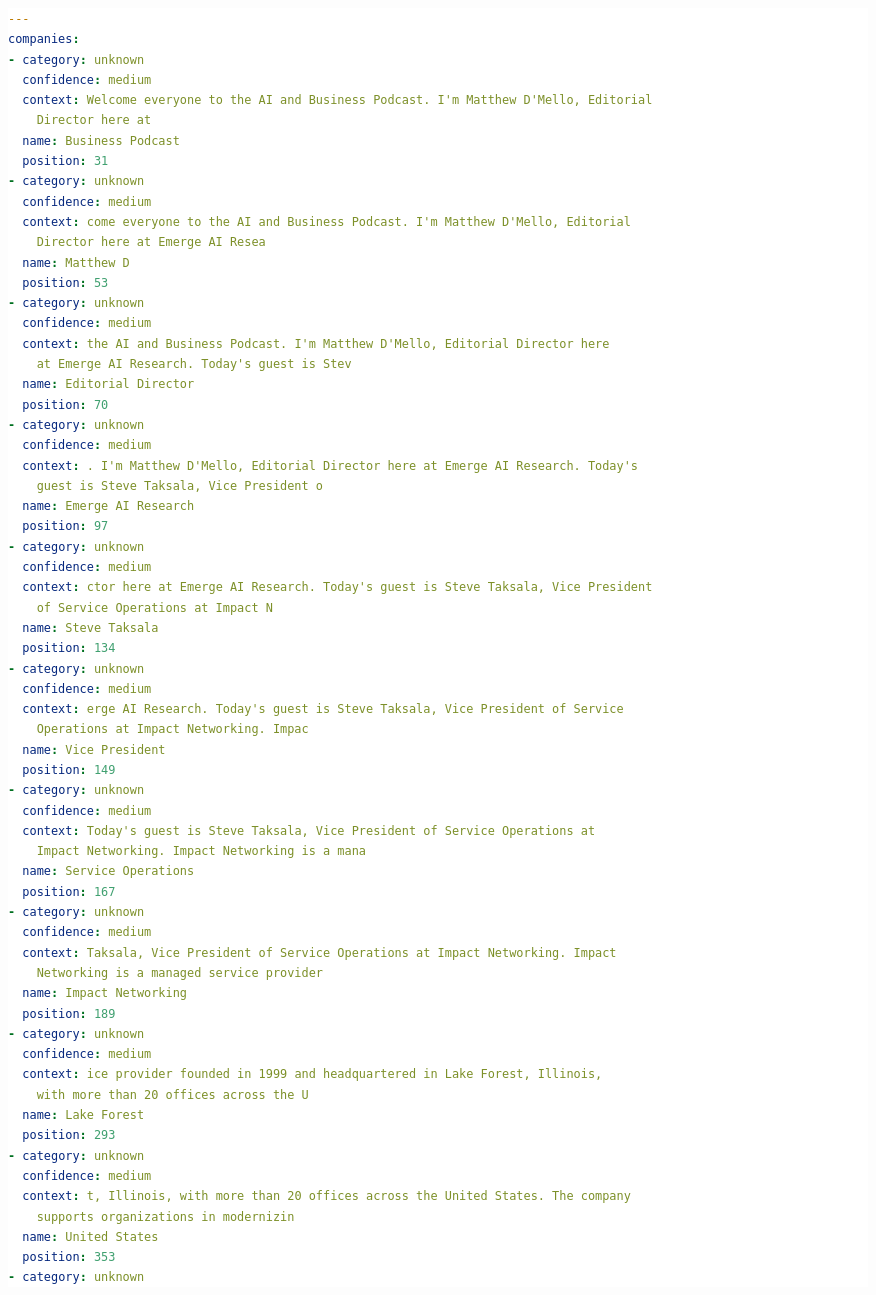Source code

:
 ```yaml
---
companies:
- category: unknown
  confidence: medium
  context: Welcome everyone to the AI and Business Podcast. I'm Matthew D'Mello, Editorial
    Director here at
  name: Business Podcast
  position: 31
- category: unknown
  confidence: medium
  context: come everyone to the AI and Business Podcast. I'm Matthew D'Mello, Editorial
    Director here at Emerge AI Resea
  name: Matthew D
  position: 53
- category: unknown
  confidence: medium
  context: the AI and Business Podcast. I'm Matthew D'Mello, Editorial Director here
    at Emerge AI Research. Today's guest is Stev
  name: Editorial Director
  position: 70
- category: unknown
  confidence: medium
  context: . I'm Matthew D'Mello, Editorial Director here at Emerge AI Research. Today's
    guest is Steve Taksala, Vice President o
  name: Emerge AI Research
  position: 97
- category: unknown
  confidence: medium
  context: ctor here at Emerge AI Research. Today's guest is Steve Taksala, Vice President
    of Service Operations at Impact N
  name: Steve Taksala
  position: 134
- category: unknown
  confidence: medium
  context: erge AI Research. Today's guest is Steve Taksala, Vice President of Service
    Operations at Impact Networking. Impac
  name: Vice President
  position: 149
- category: unknown
  confidence: medium
  context: Today's guest is Steve Taksala, Vice President of Service Operations at
    Impact Networking. Impact Networking is a mana
  name: Service Operations
  position: 167
- category: unknown
  confidence: medium
  context: Taksala, Vice President of Service Operations at Impact Networking. Impact
    Networking is a managed service provider
  name: Impact Networking
  position: 189
- category: unknown
  confidence: medium
  context: ice provider founded in 1999 and headquartered in Lake Forest, Illinois,
    with more than 20 offices across the U
  name: Lake Forest
  position: 293
- category: unknown
  confidence: medium
  context: t, Illinois, with more than 20 offices across the United States. The company
    supports organizations in modernizin
  name: United States
  position: 353
- category: unknown
```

**WHAT THE TASK ASKS:** Quote every record above exactly, leaving out the pictures.

**RESULT:**
Source code

:
 ```yaml
---
companies:
- category: unknown
  confidence: medium
  context: Welcome everyone to the AI and Business Podcast. I'm Matthew D'Mello, Editorial
    Director here at
  name: Business Podcast
  position: 31
- category: unknown
  confidence: medium
  context: come everyone to the AI and Business Podcast. I'm Matthew D'Mello, Editorial
    Director here at Emerge AI Resea
  name: Matthew D
  position: 53
- category: unknown
  confidence: medium
  context: the AI and Business Podcast. I'm Matthew D'Mello, Editorial Director here
    at Emerge AI Research. Today's guest is Stev
  name: Editorial Director
  position: 70
- category: unknown
  confidence: medium
  context: . I'm Matthew D'Mello, Editorial Director here at Emerge AI Research. Today's
    guest is Steve Taksala, Vice President o
  name: Emerge AI Research
  position: 97
- category: unknown
  confidence: medium
  context: ctor here at Emerge AI Research. Today's guest is Steve Taksala, Vice President
    of Service Operations at Impact N
  name: Steve Taksala
  position: 134
- category: unknown
  confidence: medium
  context: erge AI Research. Today's guest is Steve Taksala, Vice President of Service
    Operations at Impact Networking. Impac
  name: Vice President
  position: 149
- category: unknown
  confidence: medium
  context: Today's guest is Steve Taksala, Vice President of Service Operations at
    Impact Networking. Impact Networking is a mana
  name: Service Operations
  position: 167
- category: unknown
  confidence: medium
  context: Taksala, Vice President of Service Operations at Impact Networking. Impact
    Networking is a managed service provider
  name: Impact Networking
  position: 189
- category: unknown
  confidence: medium
  context: ice provider founded in 1999 and headquartered in Lake Forest, Illinois,
    with more than 20 offices across the U
  name: Lake Forest
  position: 293
- category: unknown
  confidence: medium
  context: t, Illinois, with more than 20 offices across the United States. The company
    supports organizations in modernizin
  name: United States
  position: 353
- category: unknown
```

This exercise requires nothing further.